去年夏天,有一天阳光很烈,我突然想起来小时候母亲总爱在夏季晒伏,于是我也把藏在衣橱里的物什们一一拿出来曝晒。在衣橱的最里面,我看到了那两匹颜色依旧鲜艳夺目的缎子被面,刹那与它们重逢,过去的岁月哗啦啦乘着列车呼啸而来,我想起母亲坐在床边一针一线给我缝着喜被的情形,那些藏在被里的温馨记忆勾起我眼中的泪花,我为自己许久没有再给那两匹缎子被面提供他们的舞台而感到内疚。可是忽而又想,也许这样也好,被面永远崭新如故,我也就不用担心有朝一日我用坏了它们反而不舍。于是找了个空衣盒,郑重地将两匹缎子被面收藏在内,那是属于我的忘怀不了的温暖光阴,我要好好地将它们珍藏在心。

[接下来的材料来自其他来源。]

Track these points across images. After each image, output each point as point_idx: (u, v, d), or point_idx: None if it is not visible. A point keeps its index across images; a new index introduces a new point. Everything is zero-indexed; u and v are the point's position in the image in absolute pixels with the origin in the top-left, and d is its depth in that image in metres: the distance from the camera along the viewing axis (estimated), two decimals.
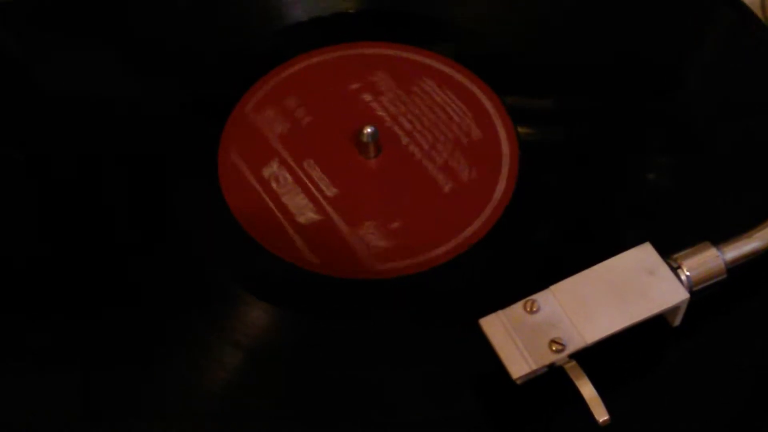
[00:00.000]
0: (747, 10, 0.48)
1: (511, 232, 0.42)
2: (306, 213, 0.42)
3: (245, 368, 0.38)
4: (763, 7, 0.50)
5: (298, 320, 0.39)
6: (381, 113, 0.46)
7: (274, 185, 0.43)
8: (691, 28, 0.49)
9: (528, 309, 0.35)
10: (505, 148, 0.44)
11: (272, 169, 0.44)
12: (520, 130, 0.45)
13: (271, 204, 0.43)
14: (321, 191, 0.43)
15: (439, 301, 0.40)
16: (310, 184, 0.43)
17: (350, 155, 0.44)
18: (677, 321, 0.36)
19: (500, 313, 0.35)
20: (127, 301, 0.40)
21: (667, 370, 0.37)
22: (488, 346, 0.35)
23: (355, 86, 0.47)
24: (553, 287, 0.36)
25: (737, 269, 0.37)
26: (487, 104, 0.46)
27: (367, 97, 0.46)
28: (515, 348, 0.34)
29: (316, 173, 0.44)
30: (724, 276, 0.37)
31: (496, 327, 0.35)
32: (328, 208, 0.42)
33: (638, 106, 0.46)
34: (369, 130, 0.43)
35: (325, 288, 0.40)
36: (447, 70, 0.47)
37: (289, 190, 0.43)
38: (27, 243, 0.42)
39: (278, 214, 0.42)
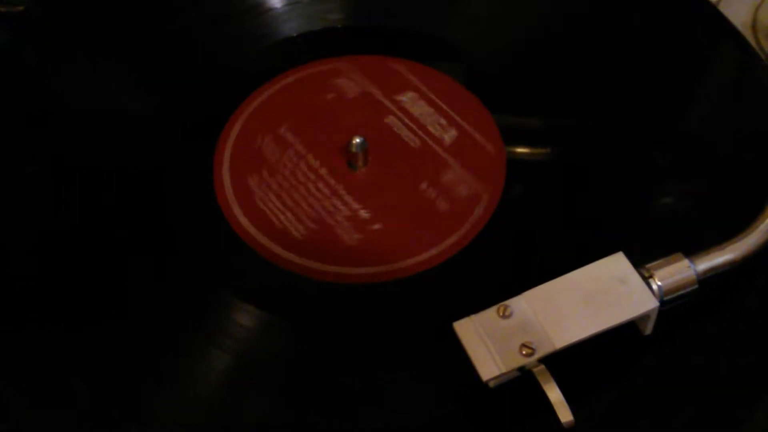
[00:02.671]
0: (736, 31, 0.49)
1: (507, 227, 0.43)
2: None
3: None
4: (754, 29, 0.51)
5: (319, 330, 0.40)
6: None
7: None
8: (685, 57, 0.49)
9: (501, 314, 0.36)
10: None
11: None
12: (510, 148, 0.46)
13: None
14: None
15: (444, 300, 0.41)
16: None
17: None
18: (648, 329, 0.37)
19: (473, 317, 0.36)
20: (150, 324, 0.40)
21: (638, 378, 0.37)
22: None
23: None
24: (525, 293, 0.37)
25: (711, 280, 0.38)
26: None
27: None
28: (486, 351, 0.35)
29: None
30: (696, 287, 0.37)
31: (469, 331, 0.36)
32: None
33: (621, 119, 0.47)
34: (357, 140, 0.44)
35: (338, 295, 0.41)
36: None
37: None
38: (27, 249, 0.42)
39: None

我的小家里还有一件珍贵的老物什是把老竹椅,是父亲千里迢迢从家乡运过来的。在老家时,父亲有一把陪伴了他很多年的竹躺椅。躺椅摆放在阳台上,父亲做完家务,会躺在上面休息,有时读报纸,有时听广播,有时候什么也不做,就放松地晒晒太阳。秋天开始,竹椅坐上去有些微凉,母亲就铺上一条厚厚的旧毛毯,父亲于是可以一年四季放心地坐在竹椅上休息。那是他最心爱的椅子。
我生下儿子后,母亲和父亲过来帮我带孩子。父亲特地把他喜欢的竹椅也运过来,同在老家一样,他做完家务后就躺在竹椅上休息一会。儿子上幼儿园后,父亲和母亲回到了老家,但那把竹椅父亲没有带走,他将它留给了我。其实我很忙,我没有时间也没有习惯躺在竹椅上休息,父亲走后,那把老椅子就被我折叠起落寞地待在衣橱边的角落里。
过节时,我回到老家,看到阳台上又出现了竹椅的身影,是父亲新买的,可他说,这把新椅子及不上旧椅子坐得那么舒服。新竹椅陪了父亲整整8年时间。仿佛有预兆似的,有一天,我回老家探望病中的父亲,坐到新竹椅上时竹椅的腿突然折断了。竹椅坏了。两个月后,久病未愈的父亲也离开了。
现在,只有我的小家里还留存着一把老竹椅,每每看到这把竹椅,我心中的忧伤就铺天盖地。